Задание – Напишите продолжение текста о всероссийских промышленных выставках и павильонах инженера Шухова, начав сразу после его последнего предложения.

Исходный текст –
━━━━━━━━━━━━━━━━

При анализе выставочных экспонатов очень тща­тельно оценивали также техническую конкурентоспособ­ность изделий в сравнении с лучшими мировыми образ­цами, обращали внимание на внешний вид и качество отделки, на рекламу и упаковку.

С 1882 года национальные Всероссийские выставки стали включать в экспозицию вместе с разделами про­мышленности разделы искусства и называться художе­ственно-промышленными. По сравнению с прежними смот­рами технических достижений, они стали более зрелищ­ными.

Крупнейшая художественно-промышленная выставка прошла в 1896 г. в Нижнем Новгороде. Она как бы продолжила традиционные нижегородские ярмарки, проводимые с XVII в.

Если на Всемирной парижской выставке 1889 года ее главным объектом была Эйфелева башня, то в Ниж­нем им стали шесть павильонов из легких металлических и деревянных конструкций - круглые, прямоугольные и овальные в плане. Их автором был инженер Владимир Шухов. По внешнему виду сетчатые конструкции павильонов напоминали плетеные корзины, в них использовался принцип конических сечений. Форма рас­считывалась математически - круговым движением пря­молинейных образующих. В точках пересечения металлические стойки склепывались и для придания им дополнительной прочности обхватывались горизонтальны­ми кольцами. Такие секции получили название гиперболоидные (от математического термина "гипербола"). Пресса тех лет отмечала, что интерьеры павильонов, где были применены висячие сетчатые конструкции, поражают своим необычным пространством и освещенностью. Вме­сто привычных металлических ферм посетители видели у себя над головой как бы парящие в воздухе, зрительно почти невесомые прозрачные, ажурные сетки. В конце XIX века в России было построено в общей сложности около двухсот сооружений по этому принци­пу: водонапорные башни, опоры линий электропередач, пожарные и сигнальные башни. Пропорции шуховских башен, как отмечают исследователи, не были случайны и зависели не только от экономических и технических соображений; инженер уделял большое внимание эсте­тическим основам своих сооружений. С легкой руки жур­налистов слово "гиперболоид" стало синонимом чего-то фантастического. Позднее оно было использовано в названии приключенческой повести А. Толстого "Гипербо­лоид инженера Гарина", где означало секретное сверхо­ружие.

━━━━━━━━━━━━━━━━

Фрагмент набора данных –
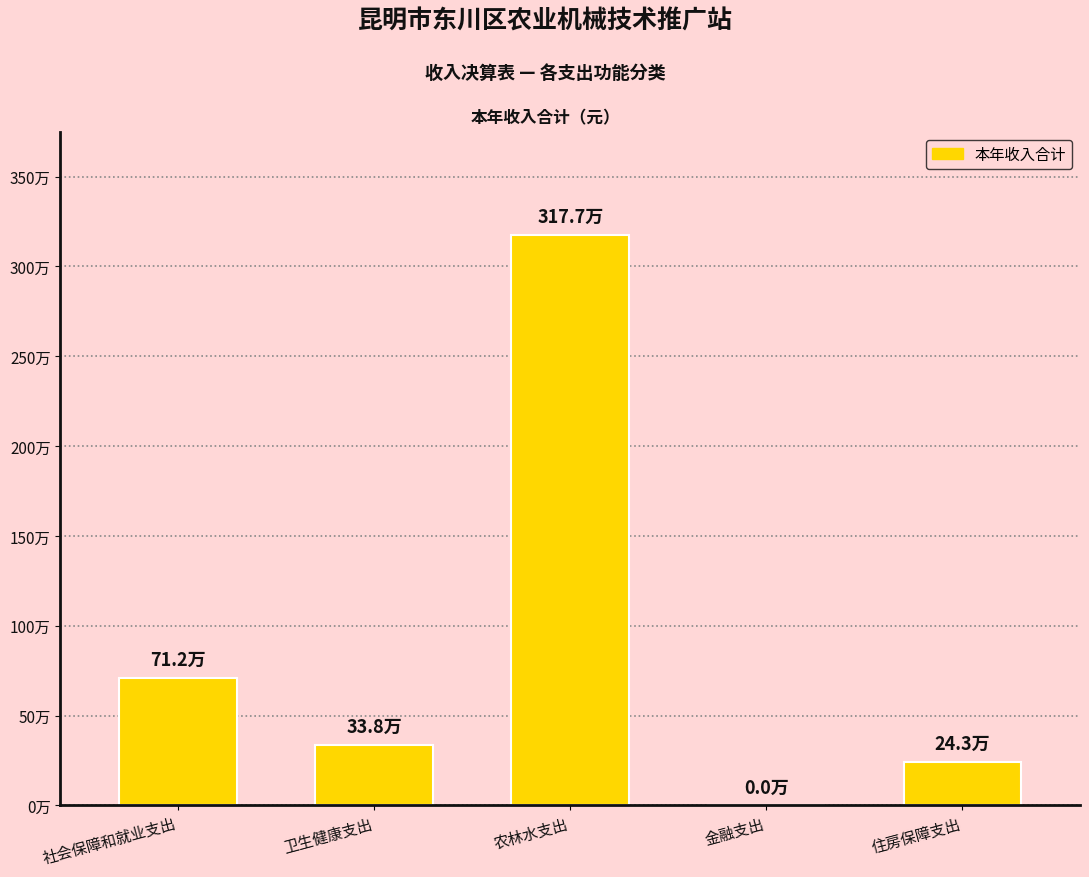

What is the difference between the second highest and second lowest values?

469001.5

━━━━━━━━━━━━━━━━

Результат выполнения –
После закрытия Всероссийской выставки в Нижнем Новгороде еще не раз проходили крупные торговые яр­марки, но они никогда не поднимались до такого высо­кого общественного звучания, как эта выставка 1896 г.

Но разрыв между технической и художественной культурой был все же весьма большим. Об этом прихо­дилось говорить преподавателям, обращаясь к самым про­стым и наглядным примерам, это постепенно понимали и выпускники вузов, и промышленники.

Русская инженерная школа была передовой в тех­ническом отношении, дала миру в начале XX века нема­ло изобретений в области машиностроения, энергетики, воздухоплавания, радио, строительства. И хотя здесь не было столь активного вмешательства в проблемы формо­образования окружающей среды, как в Германии, где возник Веркбунд, поставивший многие чисто професси­ональные вопросы дизайна, или в США, где шла напря­женная практическая, по сути дела, дизайнерская рабо­та по созданию новых заводов, портов, мостов, средств транспорта, высотных зданий и их технического обору­дования, но зато были поставлены важнейшие вопросы связи техники и художественной культуры.